- Meal kit company Purple Carrot just launched The Garden Incubator, an early-stage startup program for plant-based products. Venture capital firm Unovis Partners is also providing funding for this program through its New Crop Capital fund.
- Participating startups will get support in strategy, branding, marketing, e-commerce, operations, fulfillment and data analytics. Additionally, some companies will receive up to $250,000 in seed funding.
- The Garden Incubator will be an investor, an incubator and a launchpad for companies looking to expand and raise awareness for future investment and growth, the release from Purple Carrot states.
Like many other meal kit providers, Purple Carrot struggled financially following a period of rapid growth. But the company received a life line just a few months ago when it was acquired for $12.8 million by Japanese e-grocer Oisix ra daichi. Now, Purple Carrot — which has partnered with Whole Foods and Superbowl-winning quarterback Tom Brady — is looking to deepen its positioning as a meal kit provider specializing in plant-based ingredients.

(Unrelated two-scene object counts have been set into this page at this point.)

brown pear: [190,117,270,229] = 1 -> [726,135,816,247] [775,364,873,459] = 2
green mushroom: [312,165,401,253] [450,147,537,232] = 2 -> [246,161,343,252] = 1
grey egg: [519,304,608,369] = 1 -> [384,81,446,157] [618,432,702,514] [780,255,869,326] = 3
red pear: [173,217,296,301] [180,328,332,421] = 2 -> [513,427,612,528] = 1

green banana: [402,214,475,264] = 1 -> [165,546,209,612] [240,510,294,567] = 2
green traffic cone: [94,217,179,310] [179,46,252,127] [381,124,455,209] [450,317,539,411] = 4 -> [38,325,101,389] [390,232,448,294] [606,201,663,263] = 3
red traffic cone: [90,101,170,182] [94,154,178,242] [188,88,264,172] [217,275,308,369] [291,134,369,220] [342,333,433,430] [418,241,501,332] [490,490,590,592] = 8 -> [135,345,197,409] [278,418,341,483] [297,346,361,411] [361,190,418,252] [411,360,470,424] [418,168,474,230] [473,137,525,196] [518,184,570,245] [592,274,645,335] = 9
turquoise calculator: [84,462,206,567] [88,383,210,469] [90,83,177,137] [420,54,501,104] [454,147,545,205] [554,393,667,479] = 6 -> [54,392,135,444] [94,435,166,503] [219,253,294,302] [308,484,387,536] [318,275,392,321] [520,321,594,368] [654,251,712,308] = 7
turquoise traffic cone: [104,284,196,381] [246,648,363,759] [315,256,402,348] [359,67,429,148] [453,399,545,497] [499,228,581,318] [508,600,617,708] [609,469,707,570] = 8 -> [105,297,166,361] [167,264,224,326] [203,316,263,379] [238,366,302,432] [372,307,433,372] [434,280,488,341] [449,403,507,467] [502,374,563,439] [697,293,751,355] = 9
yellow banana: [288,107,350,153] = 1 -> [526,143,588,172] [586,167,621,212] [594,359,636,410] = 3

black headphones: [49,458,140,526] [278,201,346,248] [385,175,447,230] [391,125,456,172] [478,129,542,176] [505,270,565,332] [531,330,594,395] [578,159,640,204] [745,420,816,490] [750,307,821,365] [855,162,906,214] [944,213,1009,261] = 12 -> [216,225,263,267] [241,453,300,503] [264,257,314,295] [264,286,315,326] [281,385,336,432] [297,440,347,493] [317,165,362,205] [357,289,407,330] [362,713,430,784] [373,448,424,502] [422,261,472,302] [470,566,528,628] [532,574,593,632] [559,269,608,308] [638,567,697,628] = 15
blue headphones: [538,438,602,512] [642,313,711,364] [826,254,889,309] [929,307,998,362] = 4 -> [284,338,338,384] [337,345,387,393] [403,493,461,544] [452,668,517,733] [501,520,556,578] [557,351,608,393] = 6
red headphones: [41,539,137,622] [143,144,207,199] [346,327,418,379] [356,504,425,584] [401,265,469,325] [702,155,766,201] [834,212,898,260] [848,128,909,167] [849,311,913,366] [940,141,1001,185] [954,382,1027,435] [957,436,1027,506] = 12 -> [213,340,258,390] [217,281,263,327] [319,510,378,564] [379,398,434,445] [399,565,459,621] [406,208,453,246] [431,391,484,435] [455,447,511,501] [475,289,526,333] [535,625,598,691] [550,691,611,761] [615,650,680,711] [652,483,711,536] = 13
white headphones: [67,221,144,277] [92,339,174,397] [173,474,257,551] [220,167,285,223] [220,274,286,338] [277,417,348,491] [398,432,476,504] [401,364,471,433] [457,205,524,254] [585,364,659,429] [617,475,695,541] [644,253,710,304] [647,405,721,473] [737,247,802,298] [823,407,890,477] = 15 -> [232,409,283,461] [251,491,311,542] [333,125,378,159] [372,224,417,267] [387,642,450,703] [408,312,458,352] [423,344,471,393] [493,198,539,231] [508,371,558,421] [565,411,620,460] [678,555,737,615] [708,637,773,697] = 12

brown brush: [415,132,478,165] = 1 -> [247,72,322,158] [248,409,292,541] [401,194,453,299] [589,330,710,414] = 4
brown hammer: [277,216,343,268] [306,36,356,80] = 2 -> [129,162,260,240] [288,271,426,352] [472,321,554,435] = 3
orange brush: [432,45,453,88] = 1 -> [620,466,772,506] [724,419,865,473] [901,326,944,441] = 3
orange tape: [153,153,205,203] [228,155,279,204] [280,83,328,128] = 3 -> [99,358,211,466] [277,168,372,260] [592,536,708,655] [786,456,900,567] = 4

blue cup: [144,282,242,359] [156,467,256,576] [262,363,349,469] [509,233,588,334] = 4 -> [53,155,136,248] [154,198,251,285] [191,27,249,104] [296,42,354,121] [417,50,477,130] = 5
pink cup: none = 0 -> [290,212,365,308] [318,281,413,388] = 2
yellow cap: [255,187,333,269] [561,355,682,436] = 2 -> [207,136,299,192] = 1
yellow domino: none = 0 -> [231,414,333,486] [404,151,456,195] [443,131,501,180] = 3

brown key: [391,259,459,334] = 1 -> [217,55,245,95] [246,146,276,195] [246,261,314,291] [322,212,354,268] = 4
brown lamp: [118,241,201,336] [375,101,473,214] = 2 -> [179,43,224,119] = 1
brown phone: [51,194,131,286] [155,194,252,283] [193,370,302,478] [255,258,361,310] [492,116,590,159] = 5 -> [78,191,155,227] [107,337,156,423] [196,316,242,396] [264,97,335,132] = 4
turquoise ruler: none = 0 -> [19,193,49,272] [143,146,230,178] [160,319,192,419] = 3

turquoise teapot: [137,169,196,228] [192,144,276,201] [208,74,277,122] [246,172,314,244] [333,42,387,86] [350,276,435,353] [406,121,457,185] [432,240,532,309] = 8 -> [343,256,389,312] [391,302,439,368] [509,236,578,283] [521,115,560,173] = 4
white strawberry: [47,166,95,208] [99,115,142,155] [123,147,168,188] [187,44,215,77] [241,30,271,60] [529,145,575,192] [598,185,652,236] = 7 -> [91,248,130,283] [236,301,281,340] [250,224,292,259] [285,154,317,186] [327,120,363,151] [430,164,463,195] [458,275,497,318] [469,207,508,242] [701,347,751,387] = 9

As interest in the plant-based foods expands, startups are vying for the attention of the big companies that can help scale their products and bring them national attention. Nosh reported The Garden's strategy will be informed by data received from meal kit customers about what kind of plant-based products consumers want. Purple Carrot will then work through its incubator with six to 10 brands filling that need by tailoring the type of mentorship provided to each.
Although The Garden Incubator has yet to make any investments, it has competition for plant-based startups. Many large food and beverage companies have their own accelerators to help boost the next big brands. Several of these zero in on plant-based alternatives. Land O'Lakes has an incubator dedicated to investing in alternative dairy product startups struggling to reach scale. PepsiCo's Nutrition Greenhouse program looks for participants in the better-for-you space.
Investing in the plant-based segment is a part of a larger trend. This past September alone, Tyson invested in plant-based shrimp maker New Wave Foods, Hormel launched Happy Little Plants branded soy-based protein and Kroger launched its plant-based private label collection. As more big names launch their own brands and look to invest in others, this new incubator could be a space to find who's up and coming.
The plant-based protein and meat alternative categories is projected to grow from $4.6 billion in 2018 to a whopping $85 billion in 2030, according to investment firm UBS.
Meal kits, meanwhile, are adjusting their strategies in line with shopper demand. Blue Apron, which continues to struggle, has reigned in its marketing spend and focused more on its core customers. Albertsons recently ended Plated's subscription meal kit and announced the brand will become part of its private label portfolio. And players like Kroger-owned Home Chef and Hello Fresh have expanded into prepared foods.